Spread: UConn by 6.5
The buzz: UConn will look to push the pace against the Boilermakers, who don’t have the firepower to hang with the Huskies if the game gets into the mid-70s. UConn also will look to use its frontcourt depth against the smallish Boilermakers. Purdue has two true “power guys” up front, Johnson – a 210-pounder – and reserve forward Nemanja Calasan, while UConn likely will use as many as four. Johnson is an effective low-post scorer who generally avoids fouls; he must take the ball right at UConn’s 7-3 Hasheem Thabeet to try to score and to try to induce Thabeet into foul trouble. Purdue has no chance if it’s simply shooting jumpers, though the Boilermakers do have some guys who can hit 3-pointers. UConn has played solid perimeter defense all season, but the injured Jerome Dyson was the Huskies’ best perimeter defender. That means Purdue’s Robbie Hummel, E’Twaun Moore and reserve Keaton Grant could get some looks. Watch Purdue freshman point guard Lewis Jackson and how he handles a physical UConn backcourt on both ends of the floor.

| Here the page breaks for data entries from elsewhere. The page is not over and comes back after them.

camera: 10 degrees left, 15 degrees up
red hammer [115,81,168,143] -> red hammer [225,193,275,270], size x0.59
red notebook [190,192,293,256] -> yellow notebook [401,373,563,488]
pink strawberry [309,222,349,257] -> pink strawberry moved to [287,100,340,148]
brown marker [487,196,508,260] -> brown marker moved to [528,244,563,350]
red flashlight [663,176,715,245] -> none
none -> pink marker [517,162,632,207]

No. 2 Memphis vs. No. 3 Missouri
Time: 9:37 p.m.
Records: Memphis 33-3, Missouri 30-6
How they got here: Memphis def. No. 15 Cal State Northridge 81-70, def. No. 10 Maryland 89-70. Missouri def. No. 14 Cornell 78-59, def. No. 6 Marquette 83-79.

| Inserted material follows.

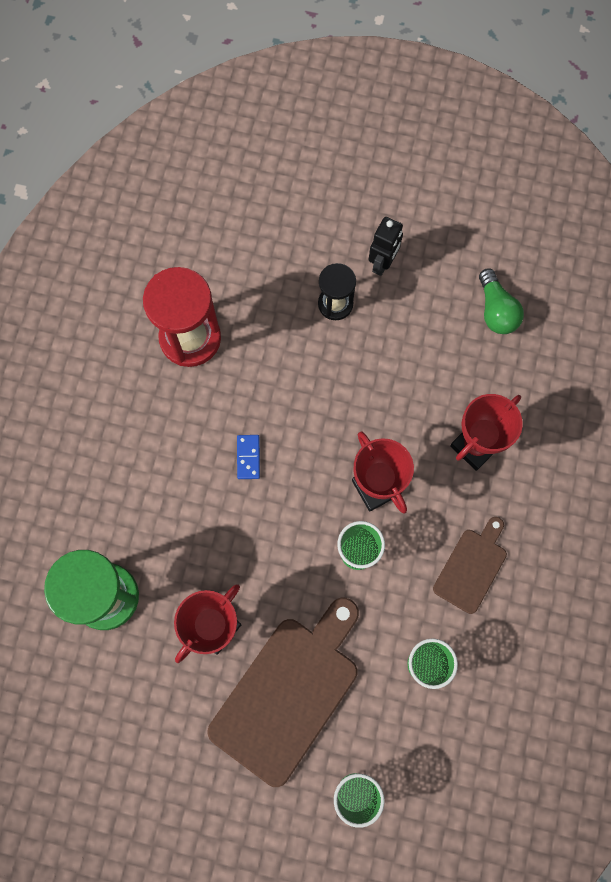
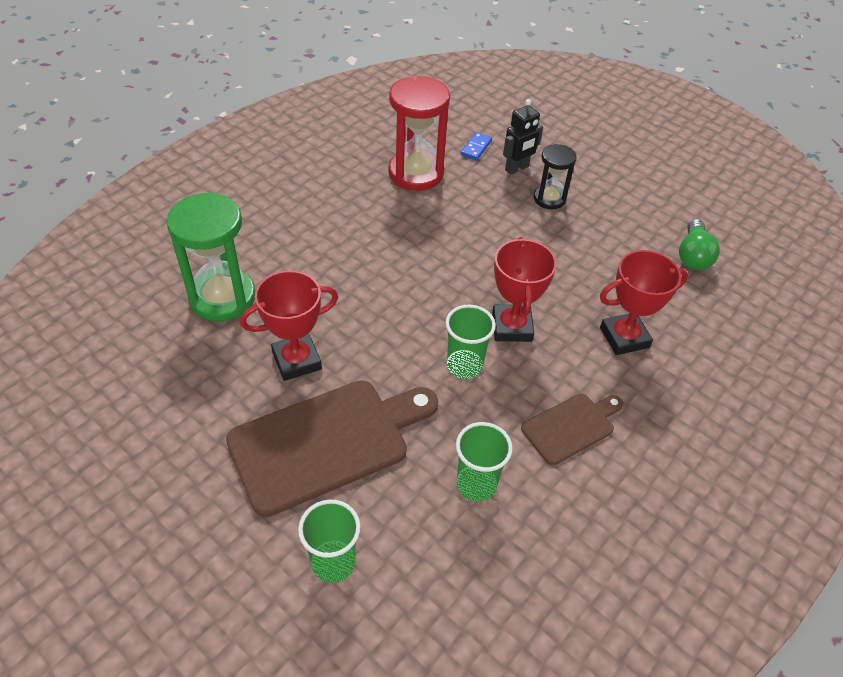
camera: 25 degrees right, 25 degrees down
blue domino [237,435,260,479] -> blue domino moved to [461,132,492,161]
black robot [368,217,403,276] -> black robot moved to [503,99,543,175]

Stat that matters: Memphis allows 57.6 points per game and allows foes to shoot just 36.6 percent from the floor, the nation’s best defensive percentage. Missouri averages 81.1 points per game and shoots 47.3 percent.
The line: Memphis by 4.5
The buzz: Missouri thrives by forcing turnovers and scoring in transition. When Mizzou has to play a half-court game, it frequently struggles. Memphis freshman Tyreke Evans has done a nice job since being moved to point guard about a third of the way into the season. But while he has 139 assists, he also has 128 turnovers, so look for Missouri to attack him as frequently as possible. Antonio Anderson takes much better care of the ball, but Memphis’ offense doesn’t flow as smoothly when he’s the main distributor. Memphis is a good rebounding team, not surprising when you consider six players who are at least 6 feet 6 play double-digit minutes. There will be a ton of pressure on Mizzou big men DeMarre Carroll and Leo Lyons to work hard on the boards; those two also are Mizzou’s leading scorers. Missouri has good depth, with nine guys averaging at least 12 minutes, so the Tigers will press all game. Senior guard Matt Lawrence is the only 3-point shooter of note for Missouri. Memphis is shooting just 32.9 percent this season from 3-point range, but has been on fire (21-of-47, 44.7 percent) in the NCAA tournament. If Memphis continues to shoot that well from the outside, it will win the national title. Doneal Mack and Roburt Sallie are the guys to watch in that area.